I’m not the expert. I could be a candidate for the show “What Not To Wear” based on my underpants alone. I don’t like my underpants and they don’t do anything for anybody else either. I even wear them inside-out to keep the seams and poky bits on the outside, which really seals the deal, aesthetically. But when I saw the new C-string, I found myself asking, “what is the point of underpants, anyway?” Not the new ones—the point of them is obviously right there up the ass, but what is the point of underwear in general?

The C-string is designed for women who find the thong too dowdy. Referring to it as underpants is like calling Roast Bacterium an entrée. It is an attempt to reduce the underwear to its most essential part. If you wanted a more minimalist approach, you could just knit your pubic hair in place.

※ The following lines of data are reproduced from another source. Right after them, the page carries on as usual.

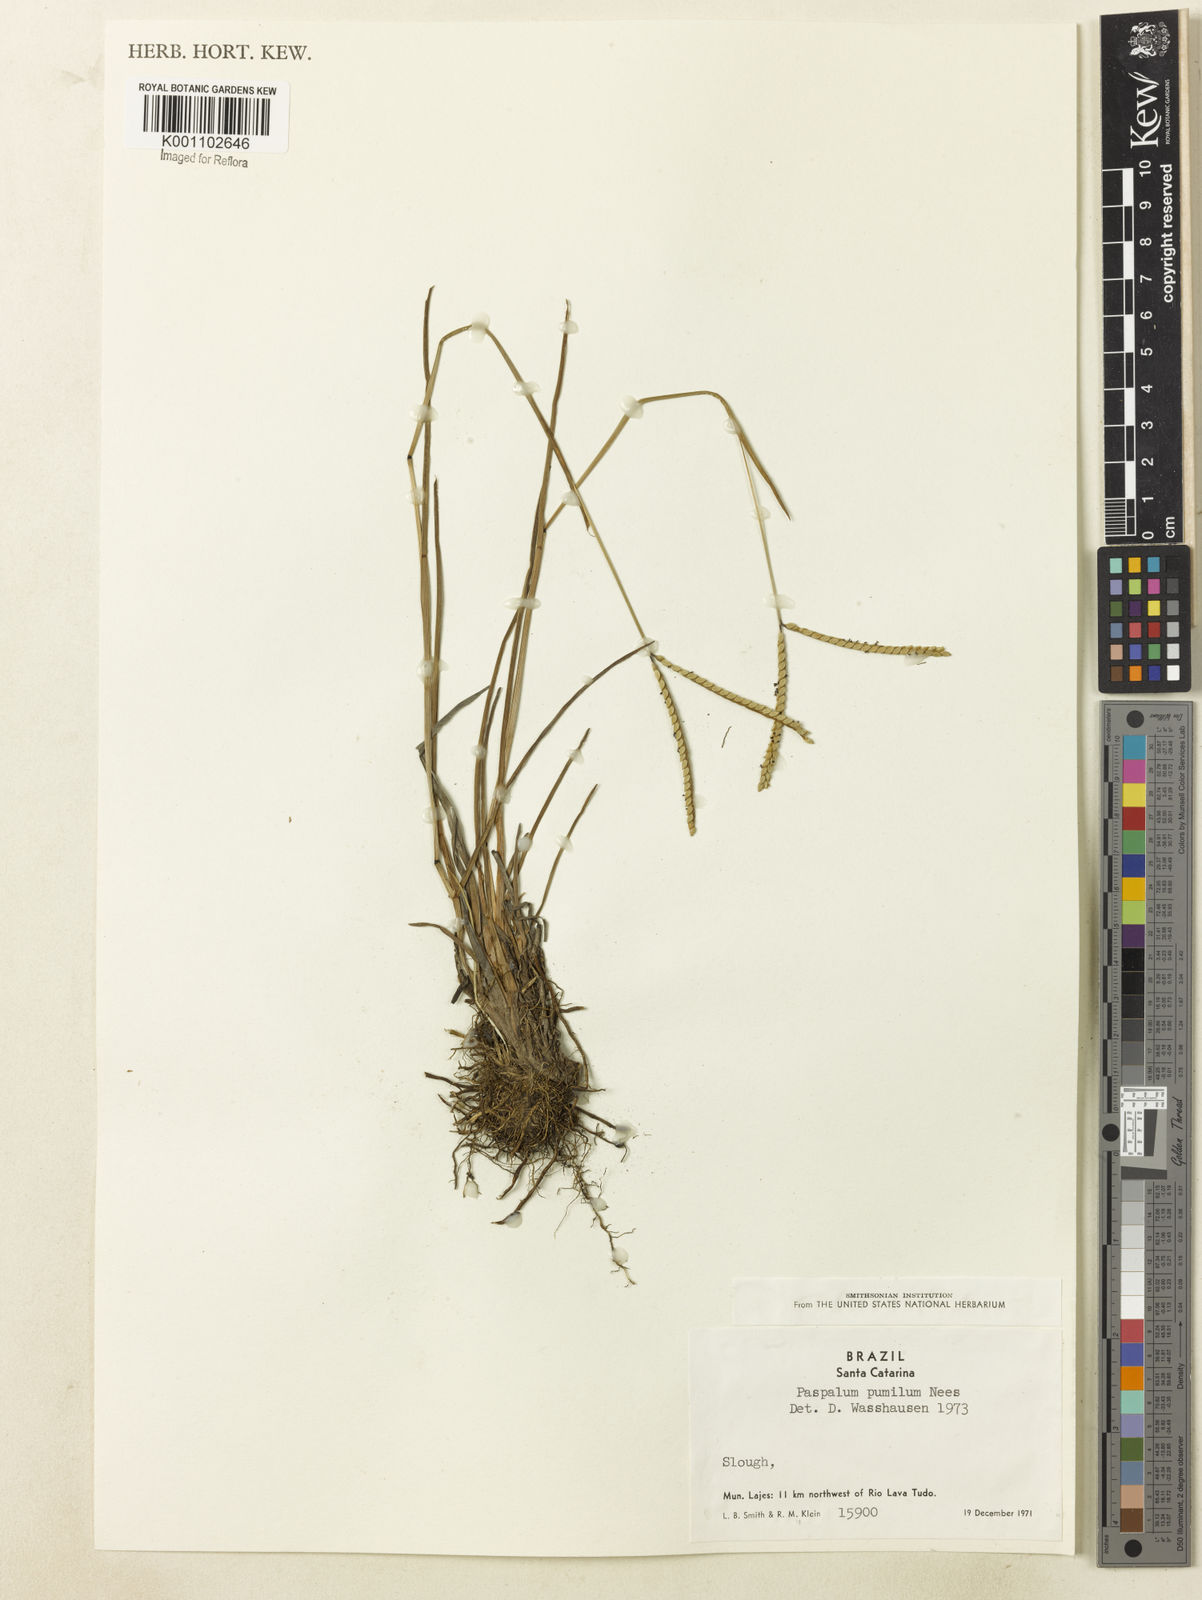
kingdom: Plantae
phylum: Tracheophyta
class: Liliopsida
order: Poales
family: Poaceae
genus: Paspalum
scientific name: Paspalum ramboi
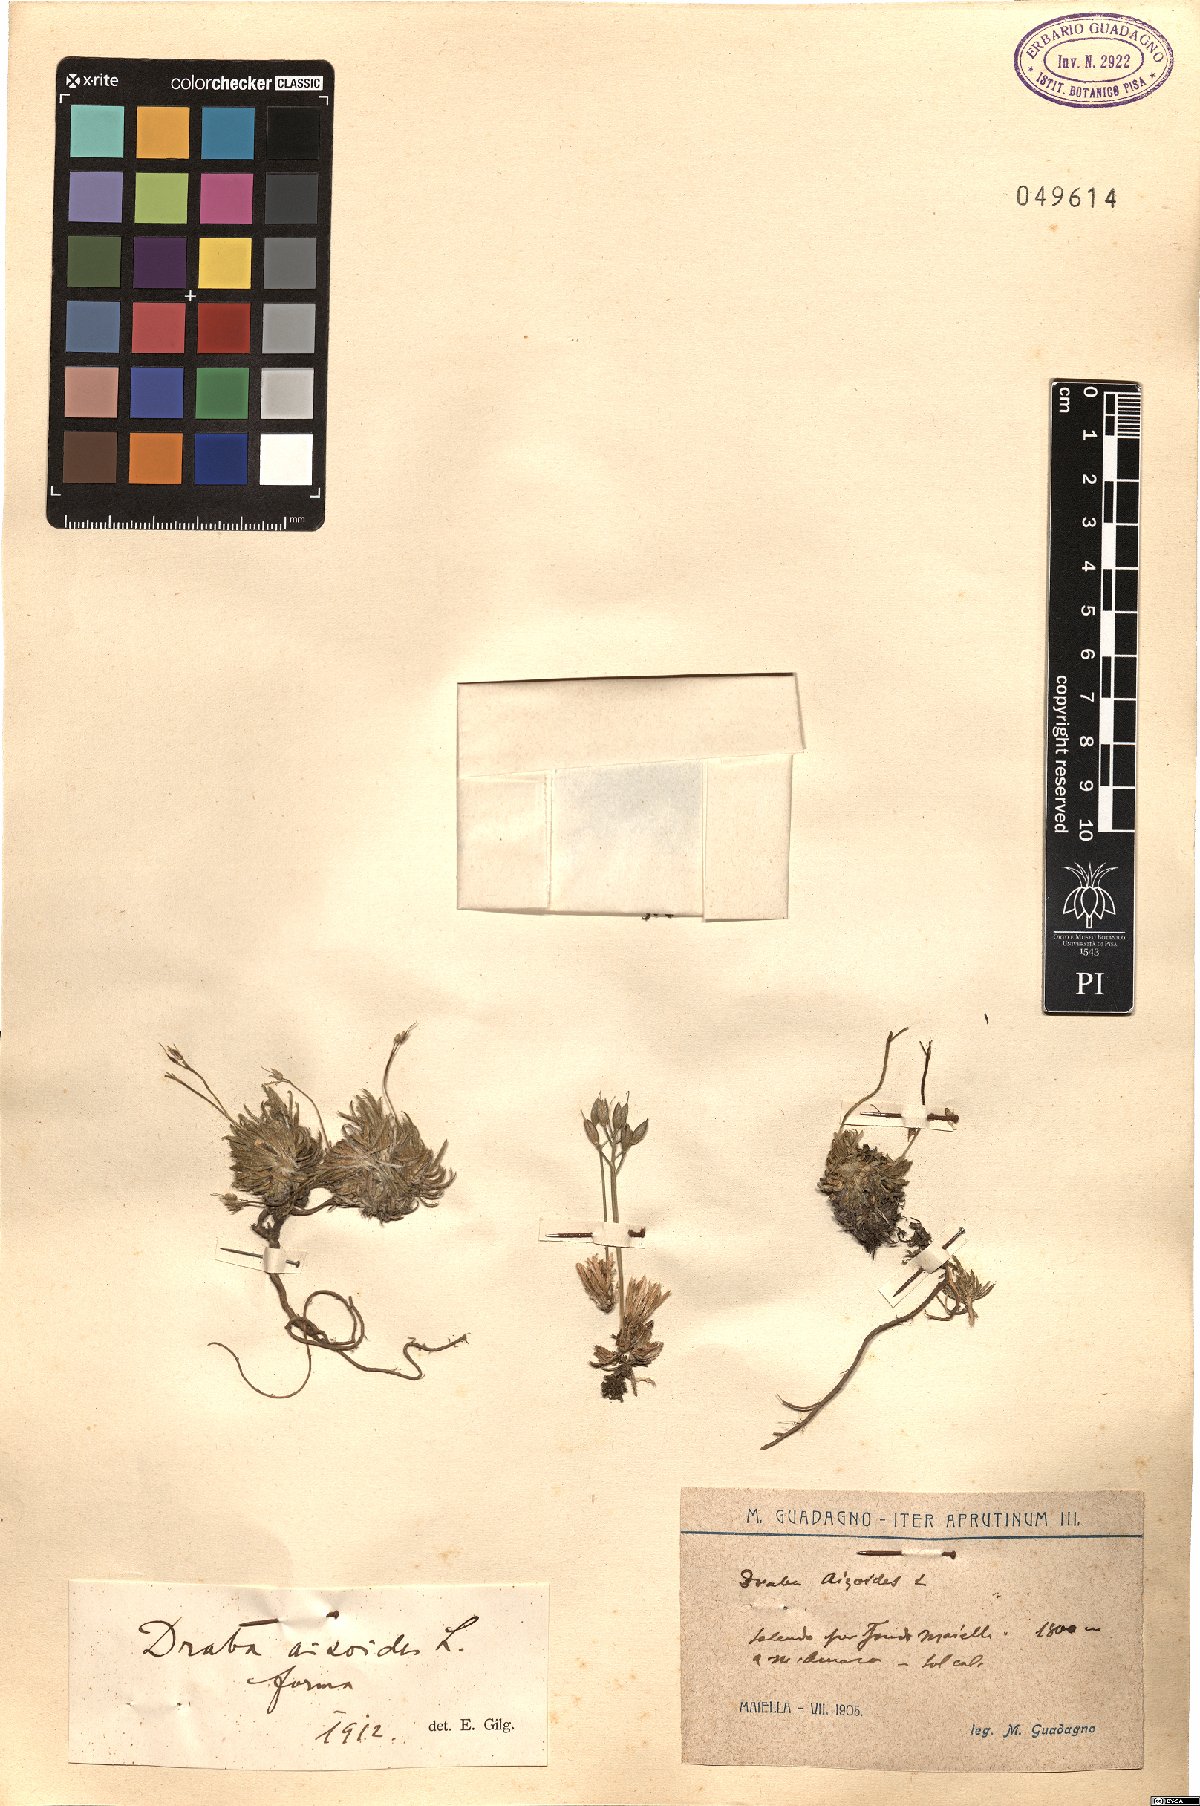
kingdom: Plantae
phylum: Tracheophyta
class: Magnoliopsida
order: Brassicales
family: Brassicaceae
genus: Draba
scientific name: Draba aizoides
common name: Yellow whitlowgrass
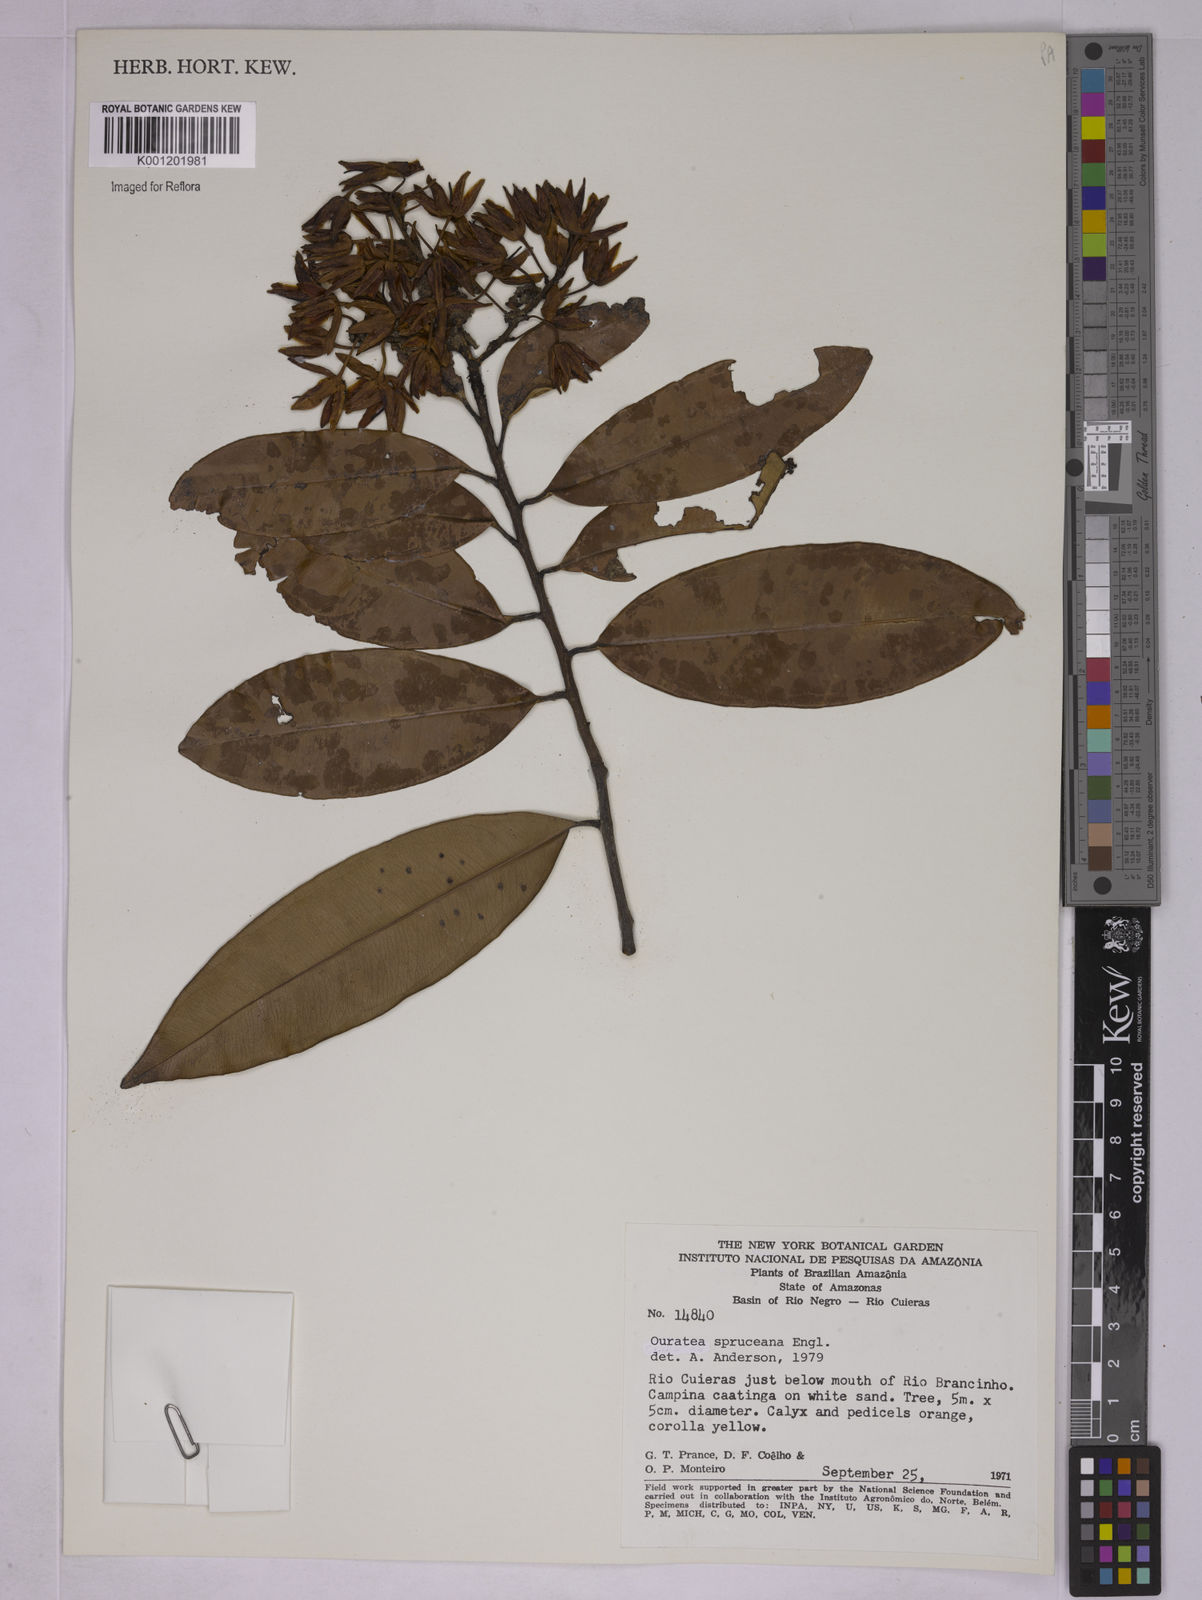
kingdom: Plantae
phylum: Tracheophyta
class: Magnoliopsida
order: Malpighiales
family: Ochnaceae
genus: Ouratea
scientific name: Ouratea spruceana
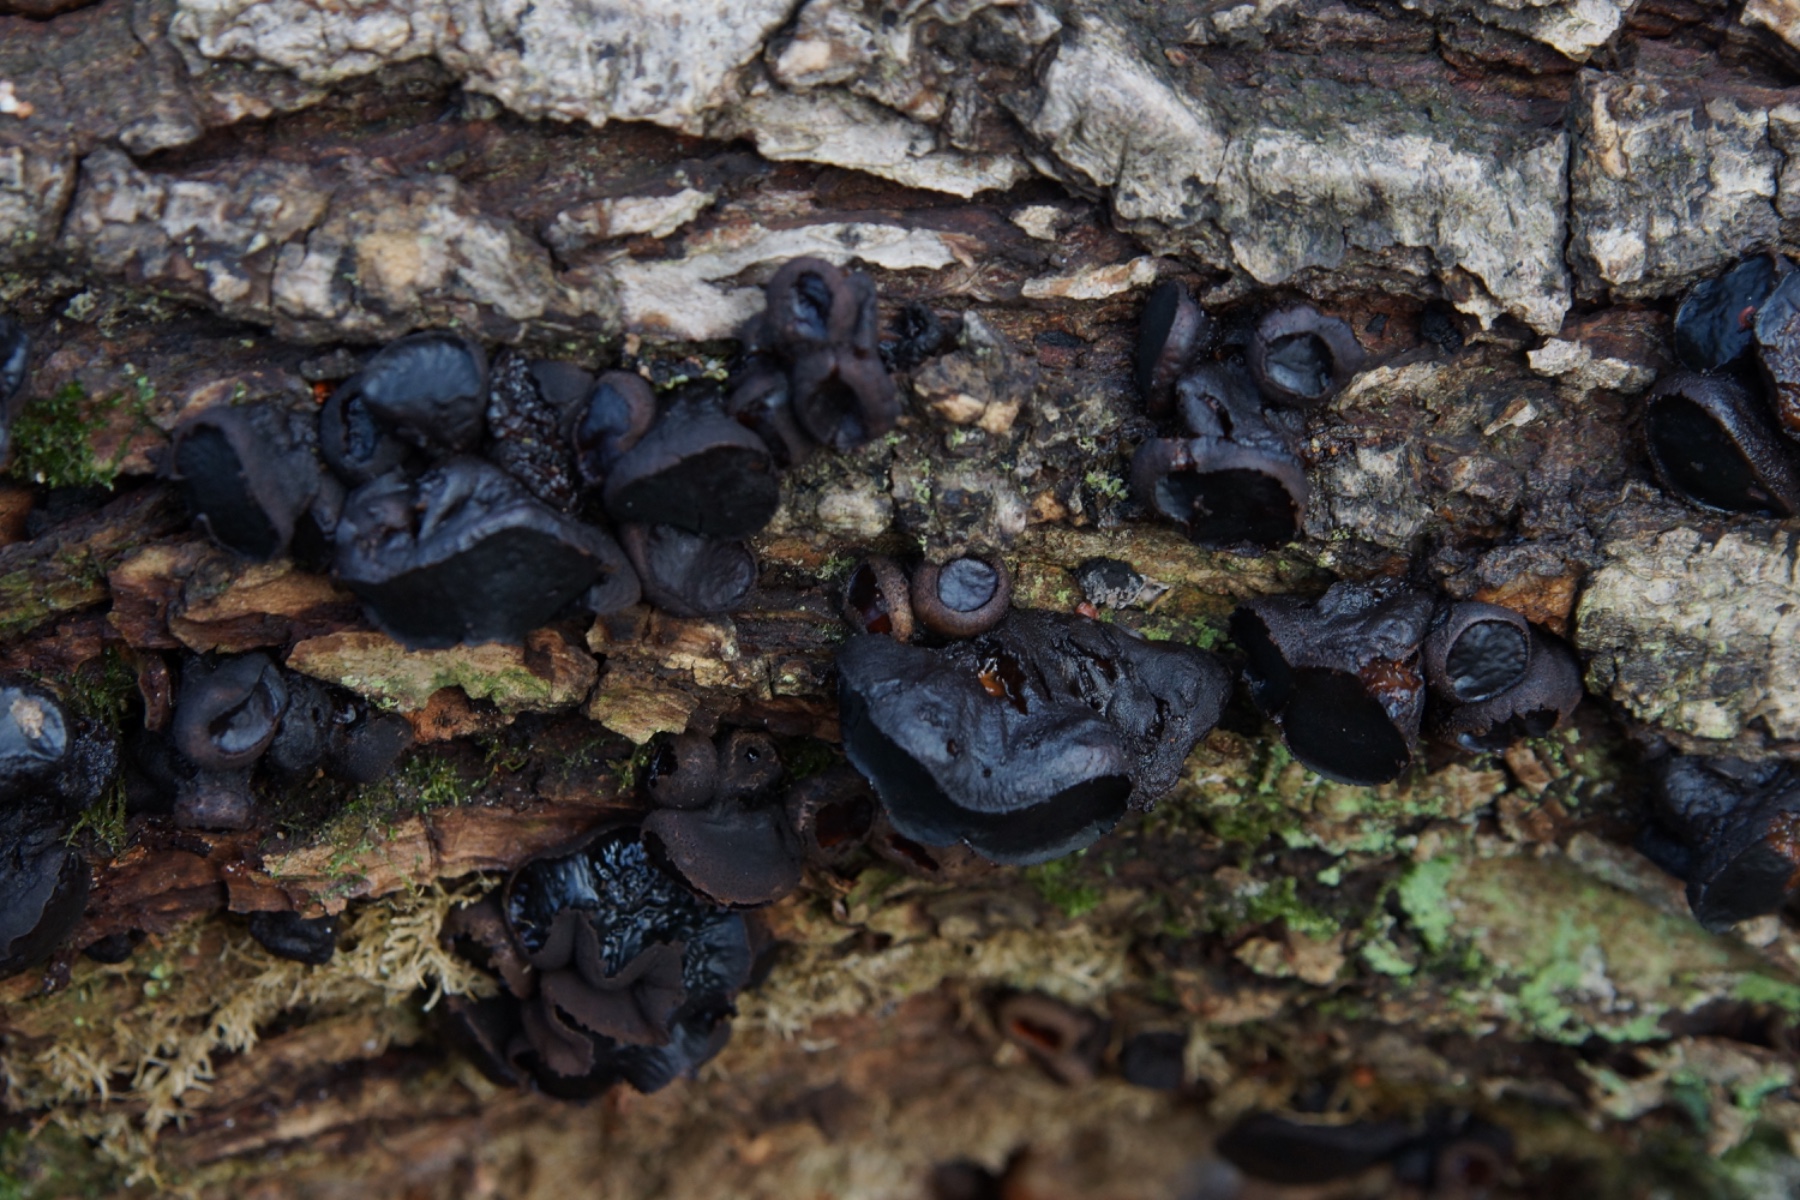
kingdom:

It’s sproingy, I assume. It snaps right into position, like some kind of crotch caliper. I’m not one to judge, but it seems to me we’re heading down a narrow path to a dark place here. Any underwear that needs to be tucked behind a hemorrhoid to keep it from going astray has a downside. I’m assuming the C-string shares some of the same technology with the underwire bra. And the underwire has a habit of working its way out, leading to sudden perforation, unexplained yelping, that sort of thing. If the same thing were to occur in the underpants zone, I would sooner admit to episodic Tourette’s than own up.

I did make an effort at modernity once. My friend Gina’s daughter had bought her a thong and she instantly passed it on to me. “It’s clean,” she said. “I only had it on for five seconds. You try it.” In spite of the warning implied, I put it on, found the hand-mirror, checked out the rear view, somebody screamed, and then the thong completely disappeared, leaving behind only a sensation I had not experienced since we got rid of the bad toilet paper.

Enthusiasts of the C-string appreciate the lack of panty lines, which—they point out—even afflict thong-wearers. But any attempt to avoid the rear-view visible thong misses the entire point of it, which is to draw attention to a negotiable area of the anatomy in order to strike a deal. “I’ve got something in my pants,” the thong says, pointing, “that you might want to take a look at, and it will only cost you dinner and drinks.” The crotch-caliper goes at the same transaction even more directly: “I already am willing to plant a stick up my ass. What else might I be willing to do?”

On its face, I distrust underwear with a lot of engineering in them. I might make an exception for an edible chastity belt that required suitors to earn their way in. Otherwise, keep it simple.
Men’s underwear, if anything, is even odder. The briefs do seem to offer something in the way of support or confinement or hiding-away. I don’t have anything flapping around in that area, so I don’t know if perhaps a certain swaddling is a comfort. But boxers don’t seem to have any function at all. Boxers are the towel on the parakeet cage. Just something to throw over the occupants to settle them down. They’re there to let the wearer know there are even larger pants on the way. They’re like a training tool for the junk-whisperer: here’s a tiny, lightweight pair of pants, they say. Are we all right? Good? Okay now. Let’s try something a little bigger. Their main function is as a first-responder in a crisis flatulence situation.
Back in the day, it was popular to have underwear emblazoned with the days of the week. I can tell from my vitamin-dispenser that that wouldn’t work out well now. At some point I’d be wearing Tuesday and Wednesday at the same time to catch up. There really isn’t much of a point to underwear at my stage in life. Mostly it’s there to fend off the trouser seam when I bend over. With a long enough skirt, I know a way to get panty lines to plumb disappear.